Galaniuk Law unterstützt seine Mandanten bei allen Fragen des US-Arbeitsrechts. Zum Beispiel entwirft und verhandelt Galaniuk Law Arbeitsverträge in den USA oder „employee offer letters“. Die Kanzlei berät auch bei Entlassungen, um Risiken einer rechtswidrigen Kündigung mit Haftungskonsequenzen zu entschärfen. Vor allem unterstützt Galaniuk Law mit Spezialwissen bei der Erstellung und Verhandlung von Aufhebungsverträgen (sogenannte „separation agreements“). Galaniuk Law hilft ebenfalls bei der Erstellung von nützlichen Employee Handbooks in den USA und berät bei der Erstellung einer nachhaltigen Betriebs- und Personalpolitik in den USA. Galaniuk Law berät ebenfalls bei Grundlagenfragen zum Sozialversicherungsrecht in den USA und klärt Firmen auf, worauf in diesem Zusammenhang zu achten ist. Bei weiteren Spezialfragen zum Arbeitsrecht in den USA ist Galaniuk Law in der Lage den passenden Spezialisten vor Ort in den USA einzubinden. In diesen Fällen arbeitet Galaniuk Law im Interesse seiner Mandanten als deren externer Syndikusanwalt.

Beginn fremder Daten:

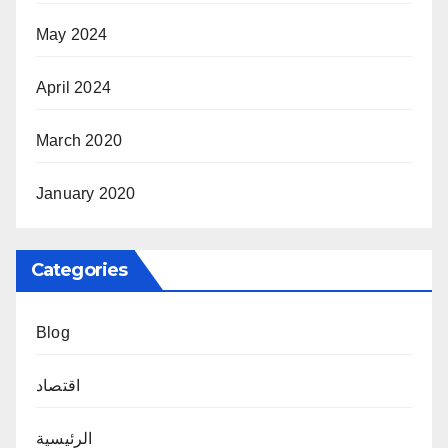
May 2024
April 2024
March 2020
January 2020
Categories
Blog
اقتصاد
الرئيسية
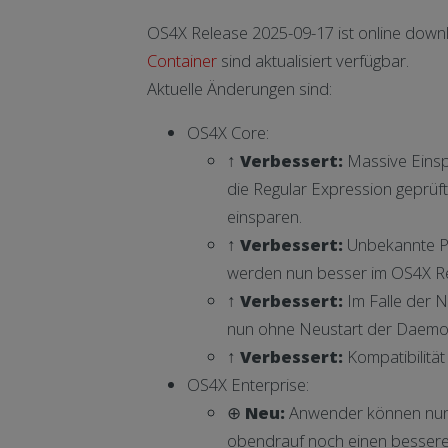
OS4X Release 2025-09-17 ist online dow
Container
sind aktualisiert verfügbar.
Aktuelle Änderungen sind:
OS4X Core:
↑
Verbessert:
Massive Einsp
die Regular Expression geprüft
einsparen.
↑
Verbessert:
Unbekannte Pa
werden nun besser im OS4X Rec
↑
Verbessert:
Im Falle der N
nun ohne Neustart der Daemo
↑
Verbessert:
Kompatibilität
OS4X Enterprise:
⊕
Neu:
Anwender können nun d
obendrauf noch einen besseren 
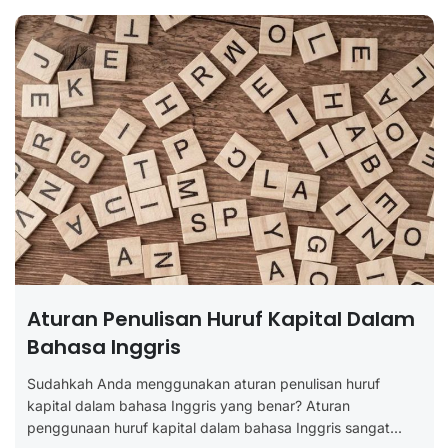
Aturan Penulisan Huruf Kapital Dalam
Bahasa Inggris
Sudahkah Anda menggunakan aturan penulisan huruf
kapital dalam bahasa Inggris yang benar? Aturan
penggunaan huruf kapital dalam bahasa Inggris sangat...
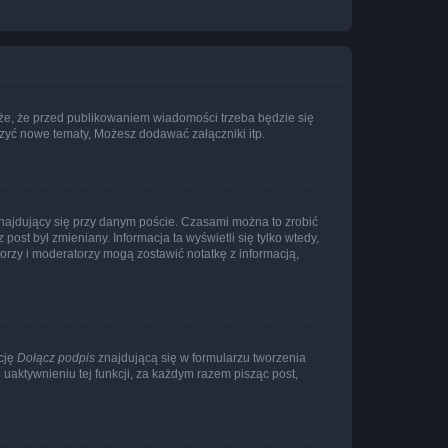
że, że przed publikowaniem wiadomości trzeba będzie się
rzyć nowe tematy, Możesz dodawać załączniki itp.
najdujący się przy danym poście. Czasami można to zrobić
 post był zmieniany. Informacja ta wyświetli się tylko wtedy,
atorzy i moderatorzy mogą zostawić notatkę z informacją,
cję
Dołącz podpis
znajdującą się w formularzu tworzenia
aktywnieniu tej funkcji, za każdym razem pisząc post,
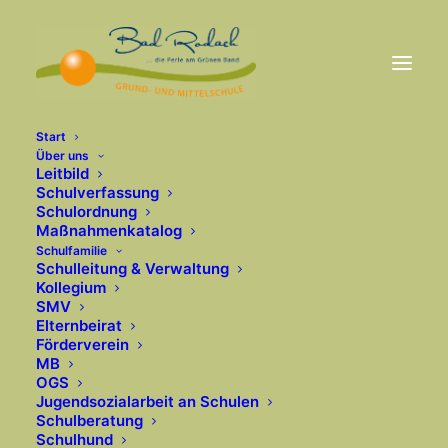
Start
Über uns
Leitbild
Schulverfassung
Nothing Found
Schulordnung
Maßnahmenkatalog
Schulfamilie
Schulleitung & Verwaltung
It seems we can’t find what you’re looking for.
Kollegium
Perhaps searching can help.
SMV
Elternbeirat
Förderverein
MB
OGS
Jugendsozialarbeit an Schulen
Schulberatung
Schulhund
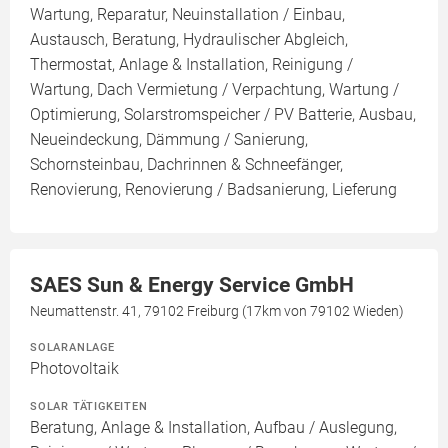
Wartung, Reparatur, Neuinstallation / Einbau,
Austausch, Beratung, Hydraulischer Abgleich,
Thermostat, Anlage & Installation, Reinigung /
Wartung, Dach Vermietung / Verpachtung, Wartung /
Optimierung, Solarstromspeicher / PV Batterie, Ausbau,
Neueindeckung, Dämmung / Sanierung,
Schornsteinbau, Dachrinnen & Schneefänger,
Renovierung, Renovierung / Badsanierung, Lieferung
SAES Sun & Energy Service GmbH
Neumattenstr. 41, 79102 Freiburg (17km von 79102 Wieden)
SOLARANLAGE
Photovoltaik
SOLAR TÄTIGKEITEN
Beratung, Anlage & Installation, Aufbau / Auslegung,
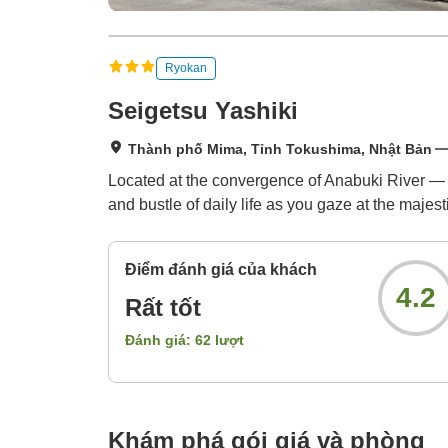
Ryokan
Seigetsu Yashiki
Thành phố Mima, Tỉnh Tokushima, Nhật Bản
Located at the convergence of Anabuki River — o
and bustle of daily life as you gaze at the majes
Điểm đánh giá của khách
4.2
Rất tốt
Đánh giá:
62
lượt
Khám phá gói giá và phòng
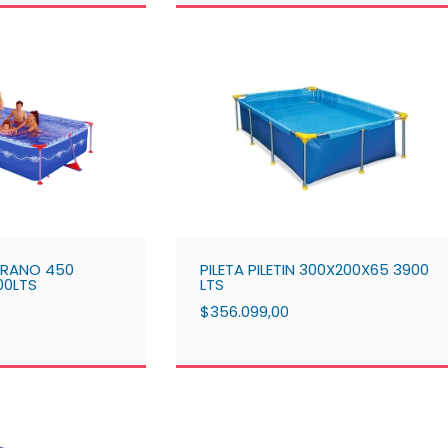
VERANO 450
PILETA PILETIN 300X200X65 3900
00LTS
LTS
$356.099,00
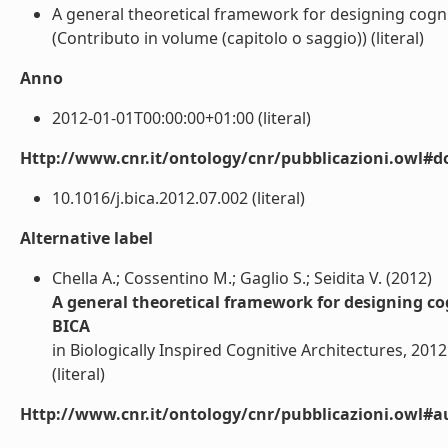
A general theoretical framework for designing cogni
(Contributo in volume (capitolo o saggio)) (literal)
Anno
2012-01-01T00:00:00+01:00 (literal)
Http://www.cnr.it/ontology/cnr/pubblicazioni.owl#d
10.1016/j.bica.2012.07.002 (literal)
Alternative label
Chella A.; Cossentino M.; Gaglio S.; Seidita V. (2012)
A general theoretical framework for designing cog
BICA
in Biologically Inspired Cognitive Architectures, 2012
(literal)
Http://www.cnr.it/ontology/cnr/pubblicazioni.owl#a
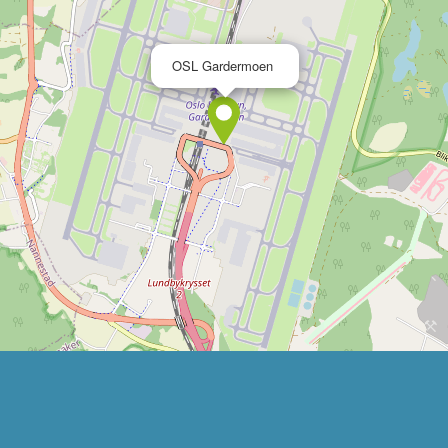
×
OSL Gardermoen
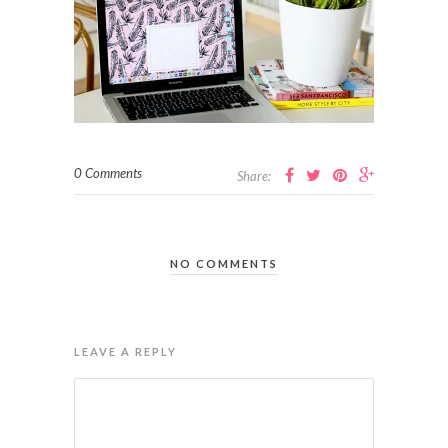
0 Comments
Share:
NO COMMENTS
LEAVE A REPLY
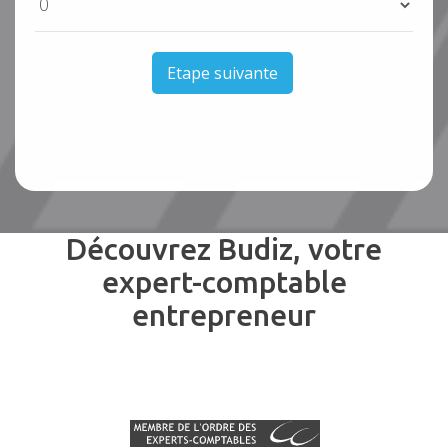
Etape suivante
Découvrez Budiz, votre
expert-comptable
entrepreneur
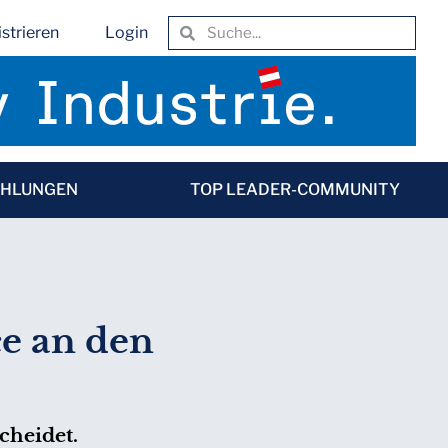
strieren
Login
EHLUNGEN
TOP LEADER-COMMUNITY
e an den
cheidet.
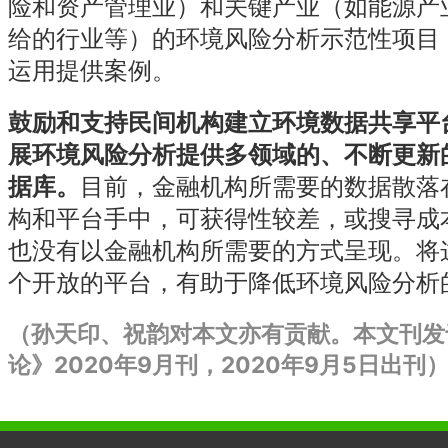
险和资产管理业）和关键产业（如能源产
给的行业等）的环境风险分析示范性项目
运用提供案例。
鼓励和支持民间机构建立环境数据共享平
展环境风险分析提供多领域的、不断更新
据库。
目前，金融机构所需要的数据散落
构和平台手中，可获得性较差，或搜寻成
也没有以金融机构所需要的方式呈现。将
个开放的平台，有助于降低环境风险分析
（孙天印、祝韵对本文亦有贡献。
本文刊发
论》2020年9月刊，2020年9月5日出刊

Sie können ein Whitepaper zum Thema US-Arbeitsrecht bei mir anfragen.

FAQs

Warum unterscheidet sich das US-Arbeitsrecht so stark vom deutschen Arbeitsrecht?

Das US-Arbeitsrecht basiert überwiegend auf dem Grundsatz „At-Will Employment“. Das bedeutet, dass Arbeitsverhältnisse grundsätzlich jederzeit und ohne Angabe von Gründen beendet werden können. Tarifbindungen, Kündigungsschutz oder Mitbestimmungsrechte existieren nur in sehr eingeschränkter Form. Daher müssen Arbeitsverträge wesentlich präziser formuliert werden.

Was sollten deutsche Unternehmen bei der Einstellung von Mitarbeitenden in den USA beachten?

Wichtig sind eindeutig formulierte Employment Agreements, klare Aufgabenbeschreibungen, Regelungen zur Vergütung, Wettbewerbsverbote, Vertraulichkeit sowie die korrekte arbeitsrechtliche Einstufung (Employee vs. Independent Contractor). Fehler führen in den USA schnell zu hohen Strafen oder Sammelklagen.

Welche Risiken bestehen bei der falschen Einstufung eines Mitarbeitenden als Independent Contractor?

Eine falsche Einstufung kann zu erheblichen finanziellen Folgen führen: Nachzahlungen von Steuern, Sozialabgaben, Vertragsstrafen und zusätzlichen Schadensersatzansprüchen. Die Behörden prüfen diese Fälle streng, und viele Kriterien unterscheiden sich deutlich von europäischen Standards.

Sind Kündigungen in den USA wirklich jederzeit möglich?

Grundsätzlich ja — im Rahmen des „At-Will“-Systems. Allerdings gelten Ausnahmen, etwa bei Diskriminierung, Vergeltungsmaßnahmen, Whistleblower-Schutz oder Vertragsklauseln, die Kündigungen einschränken. Eine rechtliche Prüfung vor einer Kündigung ist daher sinnvoll.

Welche Rolle spielen Employee Handbooks im US-Arbeitsrecht?

Employee Handbooks sind ein zentrales Compliance-Element. Sie regeln interne Standards, Verhaltensrichtlinien, Urlaubsmodelle, Arbeitszeiten, Antidiskriminierungsvorgaben und Sicherheitsmaßnahmen. Ohne Handbook entstehen erhöhte Haftungs- und Klagerisiken.